I know how it is here and I had to try it and it was a dream of mine always to be here but it is not always what it is cut out to be and what people think about it. Here it is very cut throat but it is also the pinnacle of racing so it is always going to be like that. I have raced in every series now and I know what’s fun, and I know how much you can enjoy riding.
A lot of people here haven’t experienced that and I have and that’s why I came up with that decision. I want to be in a good and fun environment and that’s all there is too it.”
Spies quickly decided his future was to be in MotoGP and he signed to join rookie Andrea Iannone in the Pramac Ducati squad.
It hardly seemed like an inspired career choice for a man down on his luck, but Spies said he had not wanted to turn his back on MotoGP and regretting that decision in the future.

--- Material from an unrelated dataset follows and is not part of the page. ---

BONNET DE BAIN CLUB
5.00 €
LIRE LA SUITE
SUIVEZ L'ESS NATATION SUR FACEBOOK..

He told MCN at the time: “Next year is going to be a big adventure and a big change but for the rest of the year I am still 100% focussed on trying to get good results that I believe all of us deserve. We have shown good speed but unfortunately we have had some problems. I know next year it is big news but right now I don't want to talk about next year too much because I want to focus on what I'm doing for the next two months."
When asked by MCN what had convinced him to pledge his future to MotoGP, he added: “I've been in World Superbikes and you never know what you can do if you go back and I’m not saying I could go and win a title or win how many races but I've been there and have done it. I know for me that in MotoGP I don't know what I can do but I know I haven't got the most out of what I can do.
I know that and that is why I had to think a lot about it and I don't want regrets in five years knowing that I left something out there and didn't reach my full potential. That's the reason I've done what I have and change is good. It could be a good thing but we’ll wait and see. But right now my focus is to get where I need to be this year and be back at the front."